— Problem details —
Output only the lines of the entries that follow, starting at the one with "166.37 86.7409 0)" and running down to the one with "163.5252 92.71 0)", both included and unchanged.

+++++

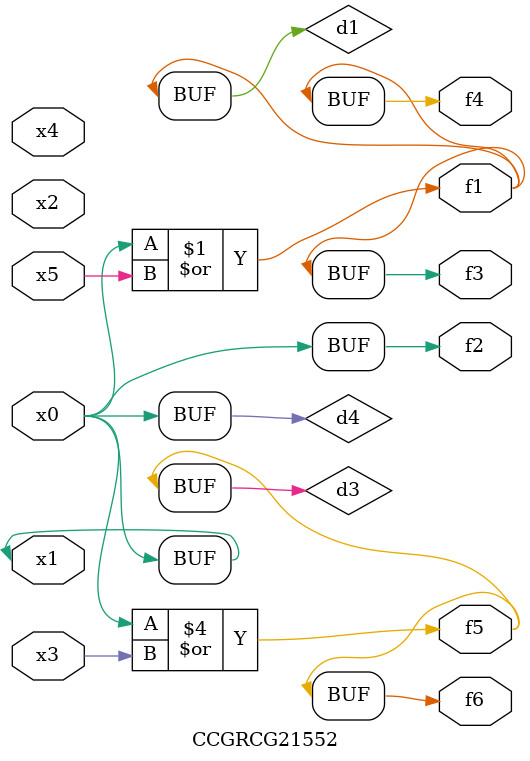
<source format=v>
module CCGRCG21552(
	input x0, x1, x2, x3, x4, x5,
	output f1, f2, f3, f4, f5, f6
);

	wire d1, d2, d3, d4;

	or (d1, x0, x5);
	xnor (d2, x1, x4);
	or (d3, x0, x3);
	buf (d4, x0, x1);
	assign f1 = d1;
	assign f2 = d4;
	assign f3 = d1;
	assign f4 = d1;
	assign f5 = d3;
	assign f6 = d3;
endmodule

</source>
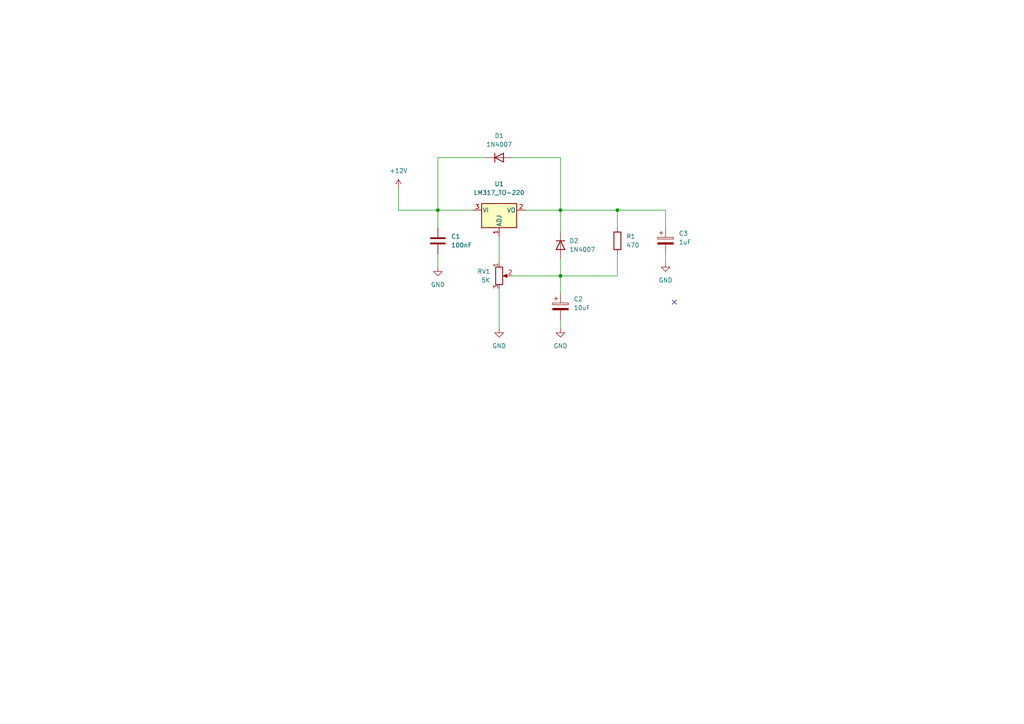
<source format=kicad_sch>
(kicad_sch (version 20211123) (generator eeschema)

  (uuid d9a6d55e-b5b1-442d-9a98-028f0878fdd6)

  (paper "A4")

  

  (junction (at 127 60.96) (diameter 0) (color 0 0 0 0)
    (uuid 28126420-3650-48d1-be76-8e70c910db1c)
  )
  (junction (at 162.56 60.96) (diameter 0) (color 0 0 0 0)
    (uuid 6d2b7dc7-3813-44f9-91ac-7e39f48b97f6)
  )
  (junction (at 162.56 80.01) (diameter 0) (color 0 0 0 0)
    (uuid c3aa5b28-ea93-4673-a415-72f61bbaed2d)
  )
  (junction (at 179.07 60.96) (diameter 0) (color 0 0 0 0)
    (uuid c5289a39-c2d0-4488-8ebf-4b33adb3f9e9)
  )

  (no_connect (at 195.58 87.63) (uuid 1c7d4631-a7d9-4c11-91e8-2b049680e986))

  (wire (pts (xy 144.78 68.58) (xy 144.78 76.2))
    (stroke (width 0) (type default) (color 0 0 0 0))
    (uuid 004db6c8-e777-41a7-8a41-ca027b3ec8f3)
  )
  (wire (pts (xy 193.04 73.66) (xy 193.04 76.2))
    (stroke (width 0) (type default) (color 0 0 0 0))
    (uuid 0394f710-7b8e-4d17-ba0a-063e635e9d26)
  )
  (wire (pts (xy 179.07 73.66) (xy 179.07 80.01))
    (stroke (width 0) (type default) (color 0 0 0 0))
    (uuid 10aead1d-cef1-49dc-9aeb-5b33ac5a3349)
  )
  (wire (pts (xy 127 66.04) (xy 127 60.96))
    (stroke (width 0) (type default) (color 0 0 0 0))
    (uuid 2b9fbbaf-4ef1-4477-b589-88c9a553cad0)
  )
  (wire (pts (xy 127 60.96) (xy 137.16 60.96))
    (stroke (width 0) (type default) (color 0 0 0 0))
    (uuid 2de63630-67cd-4a65-a583-09424742669c)
  )
  (wire (pts (xy 162.56 80.01) (xy 148.59 80.01))
    (stroke (width 0) (type default) (color 0 0 0 0))
    (uuid 3832321e-4f1a-42c9-91af-66270182d35a)
  )
  (wire (pts (xy 162.56 45.72) (xy 148.59 45.72))
    (stroke (width 0) (type default) (color 0 0 0 0))
    (uuid 469d0fdf-4078-438b-a9ea-4ffec9887cb9)
  )
  (wire (pts (xy 162.56 60.96) (xy 162.56 67.31))
    (stroke (width 0) (type default) (color 0 0 0 0))
    (uuid 666d9e88-b917-4e9d-ae59-0d7da15dc8df)
  )
  (wire (pts (xy 115.57 54.61) (xy 115.57 60.96))
    (stroke (width 0) (type default) (color 0 0 0 0))
    (uuid 6b5b5805-47c8-4389-989c-2b1eb7ddc0ff)
  )
  (wire (pts (xy 179.07 80.01) (xy 162.56 80.01))
    (stroke (width 0) (type default) (color 0 0 0 0))
    (uuid 6f250d50-a0d9-4830-a1fc-e13b61613261)
  )
  (wire (pts (xy 162.56 60.96) (xy 162.56 45.72))
    (stroke (width 0) (type default) (color 0 0 0 0))
    (uuid 7180dd5b-fc7a-4bc7-a53b-467e36911916)
  )
  (wire (pts (xy 140.97 45.72) (xy 127 45.72))
    (stroke (width 0) (type default) (color 0 0 0 0))
    (uuid 75fc2078-0dca-4901-b2ff-c06e8c006db7)
  )
  (wire (pts (xy 162.56 92.71) (xy 162.56 95.25))
    (stroke (width 0) (type default) (color 0 0 0 0))
    (uuid 767bf5ee-26d9-435a-a366-53d4c7f200cc)
  )
  (wire (pts (xy 127 45.72) (xy 127 60.96))
    (stroke (width 0) (type default) (color 0 0 0 0))
    (uuid 7cbf8cc5-2496-4a5f-aeff-38466125855e)
  )
  (wire (pts (xy 115.57 60.96) (xy 127 60.96))
    (stroke (width 0) (type default) (color 0 0 0 0))
    (uuid 83b4e1f1-bf12-42a6-a214-3b6100b8434e)
  )
  (wire (pts (xy 193.04 66.04) (xy 193.04 60.96))
    (stroke (width 0) (type default) (color 0 0 0 0))
    (uuid 8473c4a8-1fe9-487c-8ae8-94d6e28c6ec8)
  )
  (wire (pts (xy 179.07 66.04) (xy 179.07 60.96))
    (stroke (width 0) (type default) (color 0 0 0 0))
    (uuid 96f34f00-d197-4a95-a0e1-85f5a019b977)
  )
  (wire (pts (xy 179.07 60.96) (xy 162.56 60.96))
    (stroke (width 0) (type default) (color 0 0 0 0))
    (uuid 9a7a34a2-9b2e-481c-92b2-9ac900c7924b)
  )
  (wire (pts (xy 162.56 74.93) (xy 162.56 80.01))
    (stroke (width 0) (type default) (color 0 0 0 0))
    (uuid b238726a-9266-4696-a82f-676dfd361d57)
  )
  (wire (pts (xy 144.78 83.82) (xy 144.78 95.25))
    (stroke (width 0) (type default) (color 0 0 0 0))
    (uuid b5cb212e-49f1-4768-932e-85dae7631f3c)
  )
  (wire (pts (xy 127 73.66) (xy 127 77.47))
    (stroke (width 0) (type default) (color 0 0 0 0))
    (uuid d2d2d906-3316-43e2-bf6e-c1416cb8129a)
  )
  (wire (pts (xy 152.4 60.96) (xy 162.56 60.96))
    (stroke (width 0) (type default) (color 0 0 0 0))
    (uuid daa8aac2-b5ba-4da0-8204-d00a0a1c8cc0)
  )
  (wire (pts (xy 162.56 80.01) (xy 162.56 85.09))
    (stroke (width 0) (type default) (color 0 0 0 0))
    (uuid ee348cad-d715-43b0-b0d1-871a081a3db3)
  )
  (wire (pts (xy 193.04 60.96) (xy 179.07 60.96))
    (stroke (width 0) (type default) (color 0 0 0 0))
    (uuid fcceb658-6b2e-43f9-8b08-b055fec734c3)
  )

  (symbol (lib_id "Device:C_Polarized") (at 193.04 69.85 0) (unit 1)
    (in_bom yes) (on_board yes) (fields_autoplaced)
    (uuid 1f399efe-ce78-4b59-96fc-b077f67eb150)
    (property "Reference" "C3" (id 0) (at 196.85 67.6909 0)
      (effects (font (size 1.27 1.27)) (justify left))
    )
    (property "Value" "1uF" (id 1) (at 196.85 70.2309 0)
      (effects (font (size 1.27 1.27)) (justify left))
    )
    (property "Footprint" "" (id 2) (at 194.0052 73.66 0)
      (effects (font (size 1.27 1.27)) hide)
    )
    (property "Datasheet" "~" (id 3) (at 193.04 69.85 0)
      (effects (font (size 1.27 1.27)) hide)
    )
    (pin "1" (uuid db07595c-200b-4195-993b-ff12088bdeb1))
    (pin "2" (uuid 78ce4651-a895-4e9b-bdb6-0985d22a2993))
  )

  (symbol (lib_id "Device:C") (at 127 69.85 0) (unit 1)
    (in_bom yes) (on_board yes) (fields_autoplaced)
    (uuid 2424ebf6-2607-4e5d-8f67-2ebadf44e6aa)
    (property "Reference" "C1" (id 0) (at 130.81 68.5799 0)
      (effects (font (size 1.27 1.27)) (justify left))
    )
    (property "Value" "100nF" (id 1) (at 130.81 71.1199 0)
      (effects (font (size 1.27 1.27)) (justify left))
    )
    (property "Footprint" "" (id 2) (at 127.9652 73.66 0)
      (effects (font (size 1.27 1.27)) hide)
    )
    (property "Datasheet" "~" (id 3) (at 127 69.85 0)
      (effects (font (size 1.27 1.27)) hide)
    )
    (pin "1" (uuid 33c3bfc4-7690-43b5-b0b7-760388ba44aa))
    (pin "2" (uuid eaba8c04-0104-482f-98c9-052e36fbd724))
  )

  (symbol (lib_id "Device:R_Potentiometer") (at 144.78 80.01 0) (unit 1)
    (in_bom yes) (on_board yes) (fields_autoplaced)
    (uuid 3b0dbe4f-2f32-4b67-8544-074a80a8a1f3)
    (property "Reference" "RV1" (id 0) (at 142.24 78.7399 0)
      (effects (font (size 1.27 1.27)) (justify right))
    )
    (property "Value" "5K" (id 1) (at 142.24 81.2799 0)
      (effects (font (size 1.27 1.27)) (justify right))
    )
    (property "Footprint" "" (id 2) (at 144.78 80.01 0)
      (effects (font (size 1.27 1.27)) hide)
    )
    (property "Datasheet" "~" (id 3) (at 144.78 80.01 0)
      (effects (font (size 1.27 1.27)) hide)
    )
    (pin "1" (uuid 0f3f0f25-fef7-4af4-a53d-8599de1607ef))
    (pin "2" (uuid eaf1e994-93d7-4903-afe0-1911d21a5e01))
    (pin "3" (uuid c6e83316-e279-4595-b42a-1bfd9aa50f8d))
  )

  (symbol (lib_id "Diode:1N4007") (at 144.78 45.72 0) (unit 1)
    (in_bom yes) (on_board yes) (fields_autoplaced)
    (uuid 42a1fb0e-9a67-45f6-8ce4-9ff514f79195)
    (property "Reference" "D1" (id 0) (at 144.78 39.37 0))
    (property "Value" "1N4007" (id 1) (at 144.78 41.91 0))
    (property "Footprint" "Diode_THT:D_DO-41_SOD81_P10.16mm_Horizontal" (id 2) (at 144.78 50.165 0)
      (effects (font (size 1.27 1.27)) hide)
    )
    (property "Datasheet" "http://www.vishay.com/docs/88503/1n4001.pdf" (id 3) (at 144.78 45.72 0)
      (effects (font (size 1.27 1.27)) hide)
    )
    (pin "1" (uuid e04689c7-b1e4-49d4-bf40-c31abefec8d1))
    (pin "2" (uuid 1479c424-dd1a-4105-acc9-4ff758b4cdc5))
  )

  (symbol (lib_id "Diode:1N4007") (at 162.56 71.12 270) (unit 1)
    (in_bom yes) (on_board yes) (fields_autoplaced)
    (uuid 4e1da256-06fe-47b9-b878-904797c2dff5)
    (property "Reference" "D2" (id 0) (at 165.1 69.8499 90)
      (effects (font (size 1.27 1.27)) (justify left))
    )
    (property "Value" "1N4007" (id 1) (at 165.1 72.3899 90)
      (effects (font (size 1.27 1.27)) (justify left))
    )
    (property "Footprint" "Diode_THT:D_DO-41_SOD81_P10.16mm_Horizontal" (id 2) (at 158.115 71.12 0)
      (effects (font (size 1.27 1.27)) hide)
    )
    (property "Datasheet" "http://www.vishay.com/docs/88503/1n4001.pdf" (id 3) (at 162.56 71.12 0)
      (effects (font (size 1.27 1.27)) hide)
    )
    (pin "1" (uuid 2cafd8fe-e85d-4d72-87a9-ee187a740ebc))
    (pin "2" (uuid 5df97318-addc-4271-935b-4345f4edd9f7))
  )

  (symbol (lib_id "power:GND") (at 127 77.47 0) (unit 1)
    (in_bom yes) (on_board yes) (fields_autoplaced)
    (uuid 51b33e09-33d4-4a54-8e1b-7b217b6f6ec8)
    (property "Reference" "#PWR?" (id 0) (at 127 83.82 0)
      (effects (font (size 1.27 1.27)) hide)
    )
    (property "Value" "GND" (id 1) (at 127 82.55 0))
    (property "Footprint" "" (id 2) (at 127 77.47 0)
      (effects (font (size 1.27 1.27)) hide)
    )
    (property "Datasheet" "" (id 3) (at 127 77.47 0)
      (effects (font (size 1.27 1.27)) hide)
    )
    (pin "1" (uuid 63381d30-5828-4e90-b93a-96660fb54835))
  )

  (symbol (lib_id "Device:C_Polarized") (at 162.56 88.9 0) (unit 1)
    (in_bom yes) (on_board yes) (fields_autoplaced)
    (uuid 5d64c7cd-b434-4f22-b265-15ed798041c3)
    (property "Reference" "C2" (id 0) (at 166.37 86.7409 0)
      (effects (font (size 1.27 1.27)) (justify left))
    )
    (property "Value" "10uF" (id 1) (at 166.37 89.2809 0)
      (effects (font (size 1.27 1.27)) (justify left))
    )
    (property "Footprint" "" (id 2) (at 163.5252 92.71 0)
      (effects (font (size 1.27 1.27)) hide)
    )
    (property "Datasheet" "~" (id 3) (at 162.56 88.9 0)
      (effects (font (size 1.27 1.27)) hide)
    )
    (pin "1" (uuid 19158f07-d55a-49d4-9767-6f3f7cbee649))
    (pin "2" (uuid c50bfdc3-ae79-46ba-8e5e-41dbcbb3cd45))
  )

  (symbol (lib_id "power:GND") (at 193.04 76.2 0) (unit 1)
    (in_bom yes) (on_board yes) (fields_autoplaced)
    (uuid a5896700-0b5a-405a-b818-14f6bc3d16ba)
    (property "Reference" "#PWR?" (id 0) (at 193.04 82.55 0)
      (effects (font (size 1.27 1.27)) hide)
    )
    (property "Value" "GND" (id 1) (at 193.04 81.28 0))
    (property "Footprint" "" (id 2) (at 193.04 76.2 0)
      (effects (font (size 1.27 1.27)) hide)
    )
    (property "Datasheet" "" (id 3) (at 193.04 76.2 0)
      (effects (font (size 1.27 1.27)) hide)
    )
    (pin "1" (uuid 7b570bd7-ce80-4855-ba72-2105268947a1))
  )

  (symbol (lib_id "power:GND") (at 162.56 95.25 0) (unit 1)
    (in_bom yes) (on_board yes) (fields_autoplaced)
    (uuid b508b36c-e31f-496d-b9a2-e7c8ecba439a)
    (property "Reference" "#PWR?" (id 0) (at 162.56 101.6 0)
      (effects (font (size 1.27 1.27)) hide)
    )
    (property "Value" "GND" (id 1) (at 162.56 100.33 0))
    (property "Footprint" "" (id 2) (at 162.56 95.25 0)
      (effects (font (size 1.27 1.27)) hide)
    )
    (property "Datasheet" "" (id 3) (at 162.56 95.25 0)
      (effects (font (size 1.27 1.27)) hide)
    )
    (pin "1" (uuid 87a21df2-afad-47a2-a1ee-818c842b195e))
  )

  (symbol (lib_id "power:GND") (at 144.78 95.25 0) (unit 1)
    (in_bom yes) (on_board yes) (fields_autoplaced)
    (uuid b92849f2-a79a-47c5-8381-232fca5e9c09)
    (property "Reference" "#PWR?" (id 0) (at 144.78 101.6 0)
      (effects (font (size 1.27 1.27)) hide)
    )
    (property "Value" "GND" (id 1) (at 144.78 100.33 0))
    (property "Footprint" "" (id 2) (at 144.78 95.25 0)
      (effects (font (size 1.27 1.27)) hide)
    )
    (property "Datasheet" "" (id 3) (at 144.78 95.25 0)
      (effects (font (size 1.27 1.27)) hide)
    )
    (pin "1" (uuid d417c4f5-31eb-4d7b-9905-5814f533361b))
  )

  (symbol (lib_id "power:+12V") (at 115.57 54.61 0) (unit 1)
    (in_bom yes) (on_board yes) (fields_autoplaced)
    (uuid c192c941-3406-4a03-827f-531e77d29cb0)
    (property "Reference" "#PWR?" (id 0) (at 115.57 58.42 0)
      (effects (font (size 1.27 1.27)) hide)
    )
    (property "Value" "+12V" (id 1) (at 115.57 49.53 0))
    (property "Footprint" "" (id 2) (at 115.57 54.61 0)
      (effects (font (size 1.27 1.27)) hide)
    )
    (property "Datasheet" "" (id 3) (at 115.57 54.61 0)
      (effects (font (size 1.27 1.27)) hide)
    )
    (pin "1" (uuid a10de07f-0667-43db-bae2-2d39cea5d01d))
  )

  (symbol (lib_id "Device:R") (at 179.07 69.85 0) (unit 1)
    (in_bom yes) (on_board yes) (fields_autoplaced)
    (uuid cc52b375-2ad4-4c5c-9e82-9b84834a0899)
    (property "Reference" "R1" (id 0) (at 181.61 68.5799 0)
      (effects (font (size 1.27 1.27)) (justify left))
    )
    (property "Value" "470" (id 1) (at 181.61 71.1199 0)
      (effects (font (size 1.27 1.27)) (justify left))
    )
    (property "Footprint" "" (id 2) (at 177.292 69.85 90)
      (effects (font (size 1.27 1.27)) hide)
    )
    (property "Datasheet" "~" (id 3) (at 179.07 69.85 0)
      (effects (font (size 1.27 1.27)) hide)
    )
    (pin "1" (uuid f5b1b5b4-c42f-4f58-b2c2-876bd4c6aac6))
    (pin "2" (uuid 7b1ba871-e38c-4548-8385-0c88b34e150c))
  )

  (symbol (lib_id "Regulator_Linear:LM317_TO-220") (at 144.78 60.96 0) (unit 1)
    (in_bom yes) (on_board yes) (fields_autoplaced)
    (uuid d2f16fec-5204-42b2-8e64-b6da190b758c)
    (property "Reference" "U1" (id 0) (at 144.78 53.34 0))
    (property "Value" "LM317_TO-220" (id 1) (at 144.78 55.88 0))
    (property "Footprint" "Package_TO_SOT_THT:TO-220-3_Vertical" (id 2) (at 144.78 54.61 0)
      (effects (font (size 1.27 1.27) italic) hide)
    )
    (property "Datasheet" "http://www.ti.com/lit/ds/symlink/lm317.pdf" (id 3) (at 144.78 60.96 0)
      (effects (font (size 1.27 1.27)) hide)
    )
    (pin "1" (uuid 2a91526b-0a3e-4c5c-b347-f9d4c22b6f1f))
    (pin "2" (uuid 7c59fd9c-1847-493b-ae29-e009e754e128))
    (pin "3" (uuid 71e2f00b-f202-4868-90c0-d26f58ca8b6b))
  )

  (sheet_instances
    (path "/" (page "1"))
  )

  (symbol_instances
    (path "/51b33e09-33d4-4a54-8e1b-7b217b6f6ec8"
      (reference "#PWR?") (unit 1) (value "GND") (footprint "")
    )
    (path "/a5896700-0b5a-405a-b818-14f6bc3d16ba"
      (reference "#PWR?") (unit 1) (value "GND") (footprint "")
    )
    (path "/b508b36c-e31f-496d-b9a2-e7c8ecba439a"
      (reference "#PWR?") (unit 1) (value "GND") (footprint "")
    )
    (path "/b92849f2-a79a-47c5-8381-232fca5e9c09"
      (reference "#PWR?") (unit 1) (value "GND") (footprint "")
    )
    (path "/c192c941-3406-4a03-827f-531e77d29cb0"
      (reference "#PWR?") (unit 1) (value "+12V") (footprint "")
    )
    (path "/2424ebf6-2607-4e5d-8f67-2ebadf44e6aa"
      (reference "C1") (unit 1) (value "100nF") (footprint "")
    )
    (path "/5d64c7cd-b434-4f22-b265-15ed798041c3"
      (reference "C2") (unit 1) (value "10uF") (footprint "")
    )
    (path "/1f399efe-ce78-4b59-96fc-b077f67eb150"
      (reference "C3") (unit 1) (value "1uF") (footprint "")
    )
    (path "/42a1fb0e-9a67-45f6-8ce4-9ff514f79195"
      (reference "D1") (unit 1) (value "1N4007") (footprint "Diode_THT:D_DO-41_SOD81_P10.16mm_Horizontal")
    )
    (path "/4e1da256-06fe-47b9-b878-904797c2dff5"
      (reference "D2") (unit 1) (value "1N4007") (footprint "Diode_THT:D_DO-41_SOD81_P10.16mm_Horizontal")
    )
    (path "/cc52b375-2ad4-4c5c-9e82-9b84834a0899"
      (reference "R1") (unit 1) (value "470") (footprint "")
    )
    (path "/3b0dbe4f-2f32-4b67-8544-074a80a8a1f3"
      (reference "RV1") (unit 1) (value "5K") (footprint "")
    )
    (path "/d2f16fec-5204-42b2-8e64-b6da190b758c"
      (reference "U1") (unit 1) (value "LM317_TO-220") (footprint "Package_TO_SOT_THT:TO-220-3_Vertical")
    )
  )
)

</source>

+++++

— Result of this exercise —
    (property "Reference" "C2" (id 0) (at 166.37 86.7409 0)
      (effects (font (size 1.27 1.27)) (justify left))
    )
    (property "Value" "10uF" (id 1) (at 166.37 89.2809 0)
      (effects (font (size 1.27 1.27)) (justify left))
    )
    (property "Footprint" "" (id 2) (at 163.5252 92.71 0)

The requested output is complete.